For years, patient safety experts have known that medical devices, like tubes that deliver food and drugs to hospitalized patients, need to be designed so that predictable mix-ups don’t hurt patients. If a tube is safe if it goes through the nose to deliver food to the stomach, it should not be possible to hook up the same tube to a line that delivers medication to a blood vessel, since that could kill the patient.
But this basic safety philosophy — which permeates other high-risk industries like aviation and nuclear power — still hasn’t penetrated the medical industry, as a new report in the New York Times documents in distressing detail.
Partly to blame is the U.S. Food and Drug Administration, which could set up uniform rules that would bar as unsafe any medical devices where fatal mix-ups could be easily made by hurried nurses or other caregivers.

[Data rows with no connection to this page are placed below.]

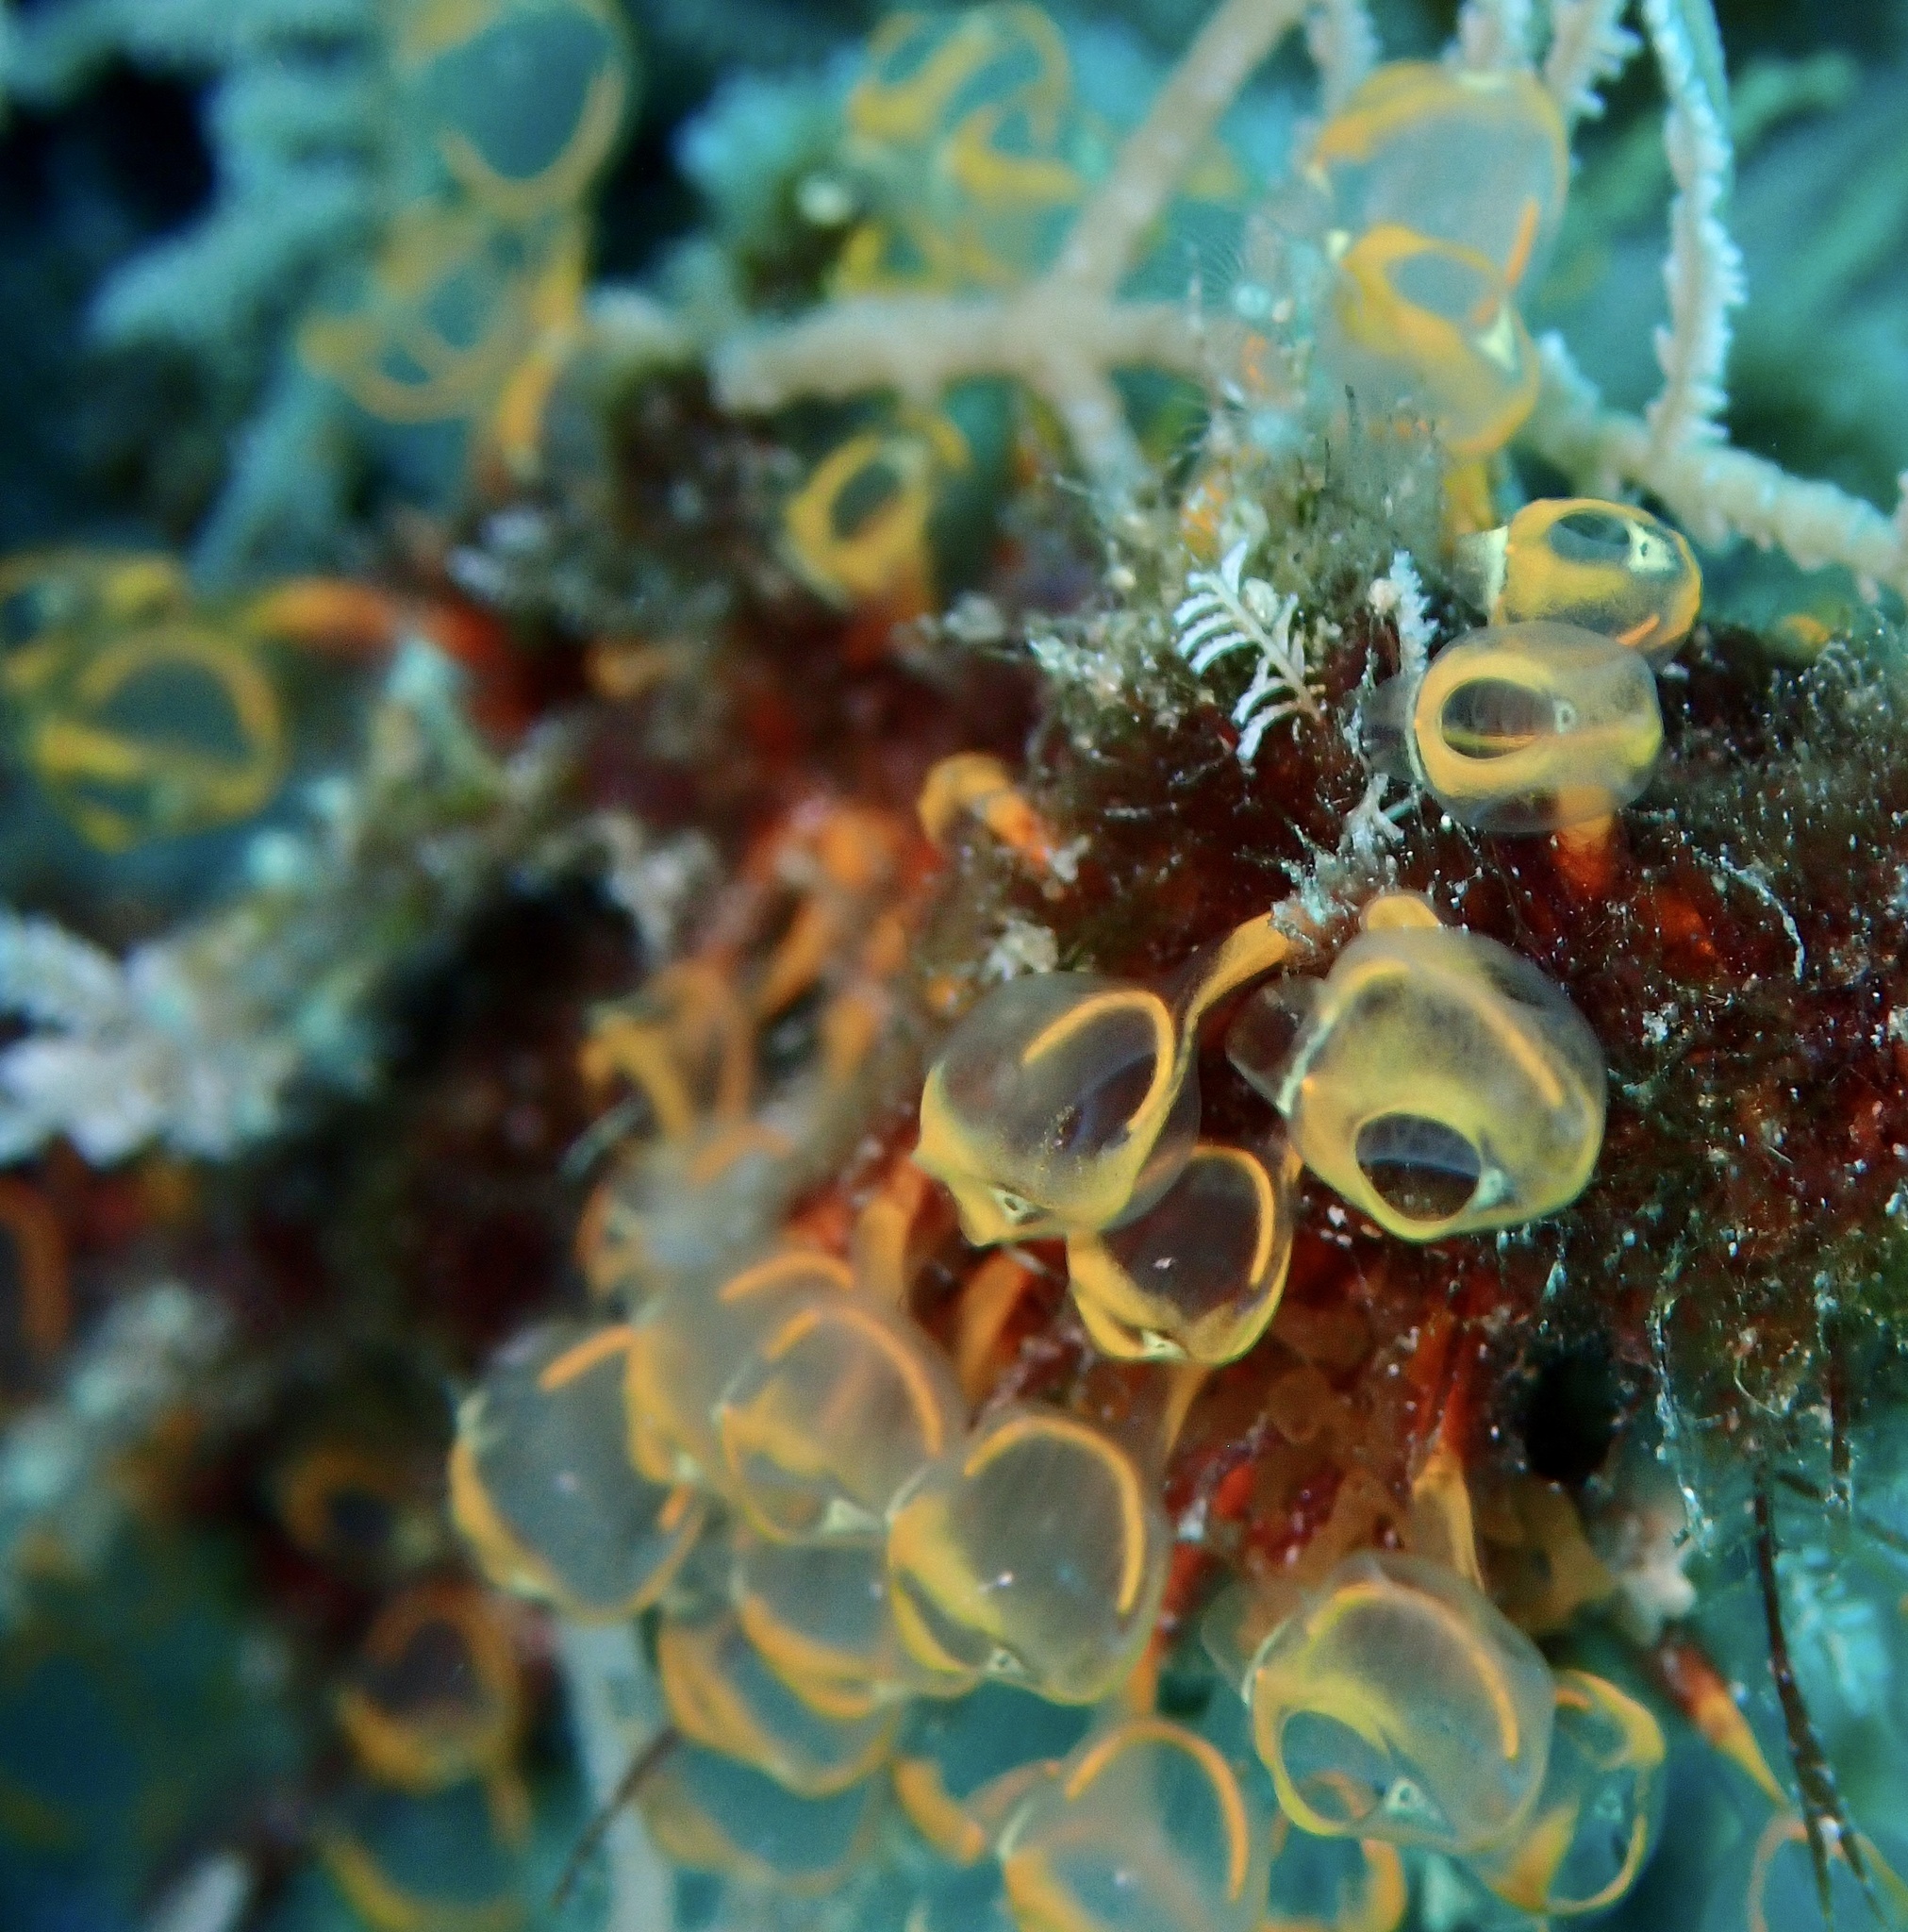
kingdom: Animalia
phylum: Chordata
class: Ascidiacea
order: Aplousobranchia
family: Clavelinidae
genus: Pycnoclavella
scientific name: Pycnoclavella detorta
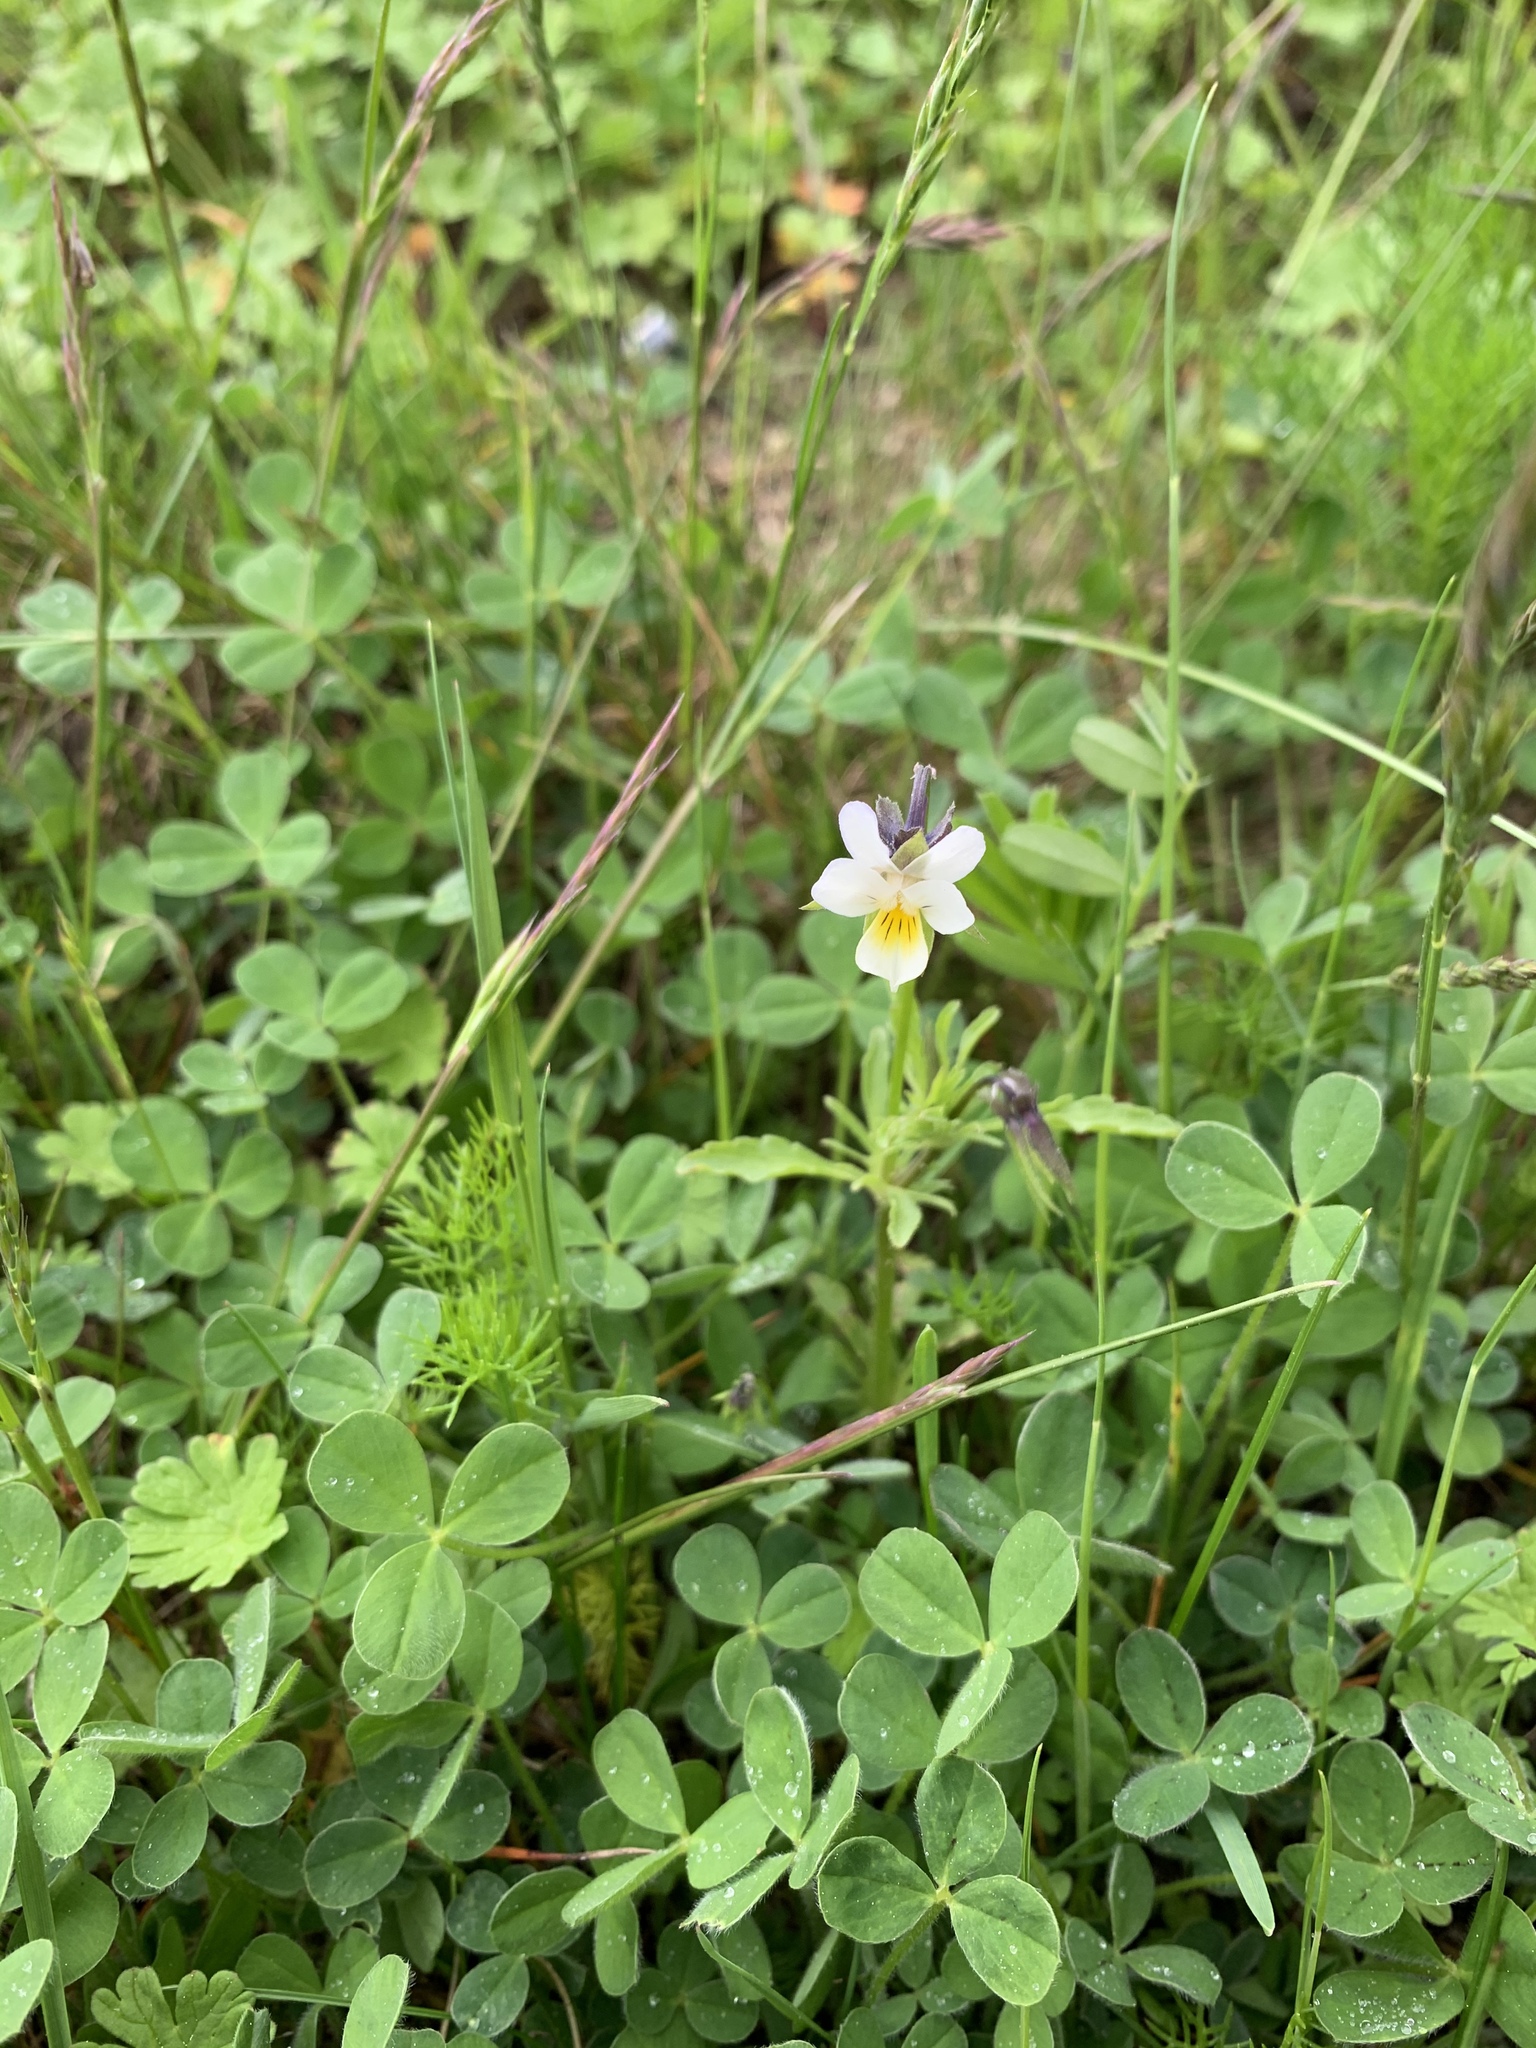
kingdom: Plantae
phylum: Tracheophyta
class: Magnoliopsida
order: Malpighiales
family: Violaceae
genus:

The way the agency does its work is the problem. When the FDA has tried to act on a case-by-case basis with an application from a manufacturer for a new product, efforts by FDA safety reviewers to solve the problem have been met with cries from the new manufacturer that it is being unfairly singled out.
Efforts to have industry-wide regulations have met with years of bureaucratic delay and industry resistance.
Here’s a quotable quote from former FDA official Dr. Robert Smith:
“F.D.A. could fix this tubing problem tomorrow, but because the agency is so worried about making industry happy, people continue to die.”